## Written instruction
Copy the following lines without any change, beginning at the line that contains "order: Decapoda" and continuing through the end of the records.
─── Data provided
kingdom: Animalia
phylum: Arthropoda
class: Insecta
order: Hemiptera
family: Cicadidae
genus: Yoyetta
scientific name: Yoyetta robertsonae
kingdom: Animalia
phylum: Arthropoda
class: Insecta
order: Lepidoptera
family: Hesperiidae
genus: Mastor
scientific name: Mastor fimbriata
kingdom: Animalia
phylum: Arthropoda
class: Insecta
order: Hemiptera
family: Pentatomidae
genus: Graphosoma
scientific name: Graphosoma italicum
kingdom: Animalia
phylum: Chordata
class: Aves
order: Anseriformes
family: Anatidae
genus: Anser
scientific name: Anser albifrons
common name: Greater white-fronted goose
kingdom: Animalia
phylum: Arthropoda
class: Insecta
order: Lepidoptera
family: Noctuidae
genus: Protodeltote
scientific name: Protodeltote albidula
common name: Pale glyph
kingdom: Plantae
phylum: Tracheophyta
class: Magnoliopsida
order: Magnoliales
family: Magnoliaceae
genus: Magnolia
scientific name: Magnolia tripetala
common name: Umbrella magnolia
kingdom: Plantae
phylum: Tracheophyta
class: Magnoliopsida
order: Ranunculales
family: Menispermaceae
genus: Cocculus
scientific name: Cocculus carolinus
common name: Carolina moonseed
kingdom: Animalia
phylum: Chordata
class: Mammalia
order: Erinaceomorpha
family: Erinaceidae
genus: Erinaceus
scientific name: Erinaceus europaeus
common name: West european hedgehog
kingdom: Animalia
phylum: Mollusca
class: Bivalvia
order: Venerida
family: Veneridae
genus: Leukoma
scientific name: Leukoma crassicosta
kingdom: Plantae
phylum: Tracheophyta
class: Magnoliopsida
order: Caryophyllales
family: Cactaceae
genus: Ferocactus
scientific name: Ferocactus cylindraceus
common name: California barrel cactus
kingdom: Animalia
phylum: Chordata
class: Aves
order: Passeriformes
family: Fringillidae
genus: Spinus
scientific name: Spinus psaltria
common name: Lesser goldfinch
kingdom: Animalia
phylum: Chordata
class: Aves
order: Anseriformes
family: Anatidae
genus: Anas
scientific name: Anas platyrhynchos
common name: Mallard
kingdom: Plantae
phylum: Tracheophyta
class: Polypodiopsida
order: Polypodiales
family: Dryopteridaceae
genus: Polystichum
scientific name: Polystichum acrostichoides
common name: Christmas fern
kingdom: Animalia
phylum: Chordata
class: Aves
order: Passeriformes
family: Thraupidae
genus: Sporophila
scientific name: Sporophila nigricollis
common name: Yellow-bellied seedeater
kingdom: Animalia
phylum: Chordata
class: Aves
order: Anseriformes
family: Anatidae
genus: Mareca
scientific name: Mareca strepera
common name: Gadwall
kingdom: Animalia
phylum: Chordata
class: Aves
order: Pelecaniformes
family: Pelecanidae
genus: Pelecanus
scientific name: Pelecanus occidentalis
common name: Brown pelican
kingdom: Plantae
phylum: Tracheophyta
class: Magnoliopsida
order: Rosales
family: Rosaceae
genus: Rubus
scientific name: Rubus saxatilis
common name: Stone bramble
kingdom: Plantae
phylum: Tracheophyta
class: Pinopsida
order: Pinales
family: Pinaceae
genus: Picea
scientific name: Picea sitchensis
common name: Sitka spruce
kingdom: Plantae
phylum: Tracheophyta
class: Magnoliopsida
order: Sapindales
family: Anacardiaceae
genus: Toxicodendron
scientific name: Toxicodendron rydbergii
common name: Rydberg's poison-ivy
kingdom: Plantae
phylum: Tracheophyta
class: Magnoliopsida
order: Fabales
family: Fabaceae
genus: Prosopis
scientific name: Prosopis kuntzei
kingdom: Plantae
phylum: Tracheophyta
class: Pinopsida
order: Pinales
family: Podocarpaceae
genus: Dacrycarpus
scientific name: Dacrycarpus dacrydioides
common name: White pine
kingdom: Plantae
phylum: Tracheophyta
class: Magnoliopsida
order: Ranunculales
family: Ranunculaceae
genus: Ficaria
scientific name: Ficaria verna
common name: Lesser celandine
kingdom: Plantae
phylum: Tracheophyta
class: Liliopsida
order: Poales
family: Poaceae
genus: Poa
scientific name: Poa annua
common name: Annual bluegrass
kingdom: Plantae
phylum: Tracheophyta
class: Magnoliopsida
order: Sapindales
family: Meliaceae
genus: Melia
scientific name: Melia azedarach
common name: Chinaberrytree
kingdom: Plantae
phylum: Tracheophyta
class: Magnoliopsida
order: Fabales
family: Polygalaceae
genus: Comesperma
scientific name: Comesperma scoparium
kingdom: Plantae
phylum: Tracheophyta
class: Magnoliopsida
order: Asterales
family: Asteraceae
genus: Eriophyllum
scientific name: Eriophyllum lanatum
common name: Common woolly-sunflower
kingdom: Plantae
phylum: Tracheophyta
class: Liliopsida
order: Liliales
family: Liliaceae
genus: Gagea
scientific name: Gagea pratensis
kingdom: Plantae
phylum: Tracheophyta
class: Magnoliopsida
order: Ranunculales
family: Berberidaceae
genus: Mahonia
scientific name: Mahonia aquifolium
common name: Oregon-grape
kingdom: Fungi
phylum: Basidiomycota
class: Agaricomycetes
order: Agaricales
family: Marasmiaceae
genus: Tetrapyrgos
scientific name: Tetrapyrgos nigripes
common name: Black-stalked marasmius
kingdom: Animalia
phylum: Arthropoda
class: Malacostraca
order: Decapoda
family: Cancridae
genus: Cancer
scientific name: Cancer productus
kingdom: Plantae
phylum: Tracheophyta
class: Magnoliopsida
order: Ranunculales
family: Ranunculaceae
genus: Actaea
──────
## Response for this exercise
order: Decapoda
family: Cancridae
genus: Cancer
scientific name: Cancer productus
kingdom: Plantae
phylum: Tracheophyta
class: Magnoliopsida
order: Ranunculales
family: Ranunculaceae
genus: Actaea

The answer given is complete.